Medicinal Uses: While not all Aloes are used for medicinal purposes these two are:
Aloe Vera – two products are cultivated from the Aloe Vera leaves – the gel which is used for skin conditions and is said to be able to cure anything from burns and wounds to psoriasis and cold sores as well as everything in between.
Then there is the latex, also extracted from the leaves which is used in making laxative products. Overuse of Aloe Vera can be toxic.
Aloe Ferox – is said to improve skin texture and assist with hydration and to reduce the appearance of wrinkles, it is a great for sensitive skin and helps reduce inflammation. It is used to make tea and juice which is said to assist with constipation as well as assisting in lowering cholesterol. It also has antifungal, antibacterial and anti-inflammatory properties.
There are about 280 species, and are often called geraniums. They are most often found as shrubs.
Description: Due to the number of different species they vary greatly in size, leaf colour, form and scent and the flower colour.
Habitat: Warm and temperate tropical regions with many species in Southern Africa.
Soil: Does not like to be waterlogged
Propagation: Simply take a cutting or slip and place it in water when the roots appear then plant it into the soil.
While not all Pelargoniums are suited for medicinal purposes these are:
Pelargonium graveolens (Rose Geranium) – Sotho people make a paste from the leaves so as to treat wounds or abscesses. It is also said to assist in balancing hormones and frequently used in the treatment of PMS, menopause and depression. It is widely used in perfume and cosmetics and also in the food industry for flavouring.
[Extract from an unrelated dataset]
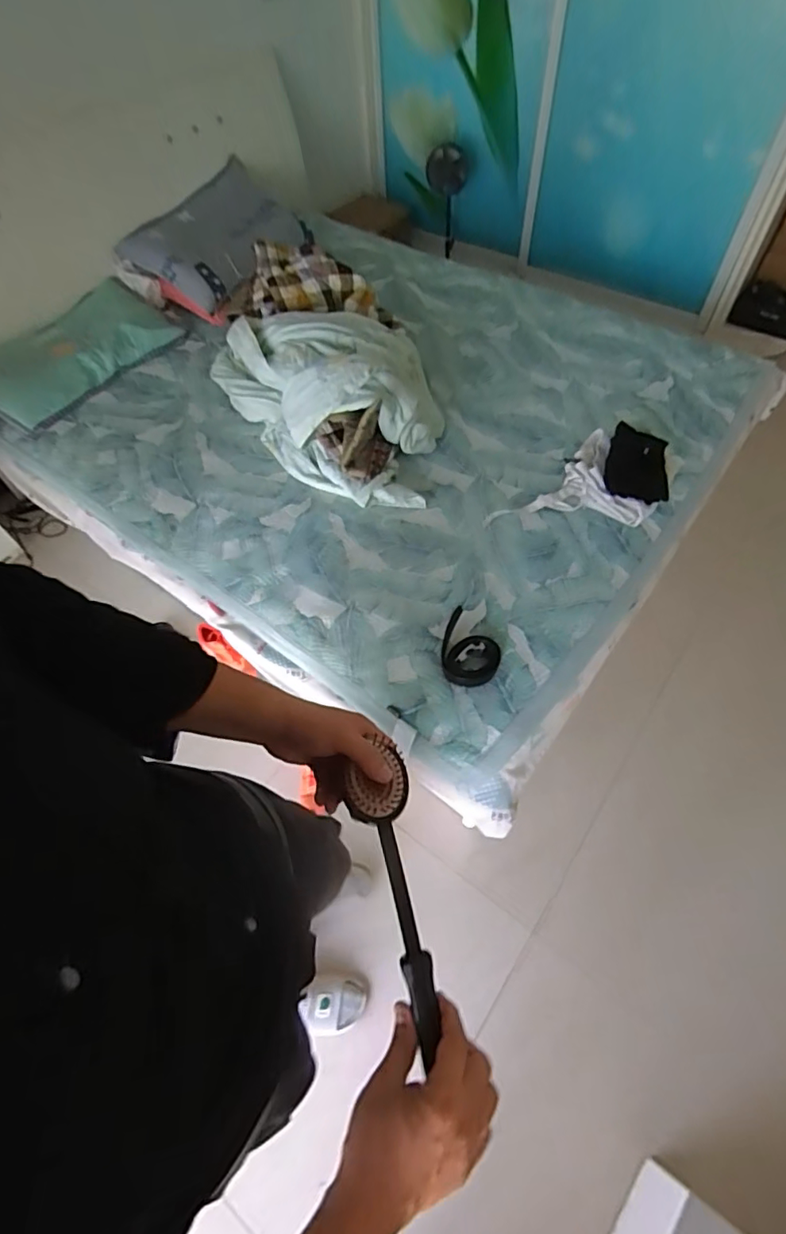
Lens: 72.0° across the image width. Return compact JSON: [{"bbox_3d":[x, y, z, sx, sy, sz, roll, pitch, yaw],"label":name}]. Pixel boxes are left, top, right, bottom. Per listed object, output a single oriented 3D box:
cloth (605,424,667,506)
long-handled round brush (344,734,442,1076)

The essential oil is much loved for its anti-bacterial and anti-inflammatory properties and the fact that it contains geraniol and citronellol it can be used to repel insects.
Pelargonium sidoides (African Geranium) – In Europe the root extract is used to treat bronchitis and the common cold, it is known to kill bacteria and viruses while stimulating the immune system.
Pelargonium odoratissimum (Apple Geranium) – It has a distinct apple scent and is mostly used as a tonic because of its antiseptic and astringent effects. It is taken internally for gastro enteritis, hemorrhages, throat infections and to clear the body of toxins. Externally for skin irritations and injury. In Cyprus it is used for flavouring cake and pastry syrups or preserved and eaten as a spoon sweet.
Information may not be construed as medical advice; it is for education and informative purposes only. Always seek medical advice or treatment offered by healthcare professionals.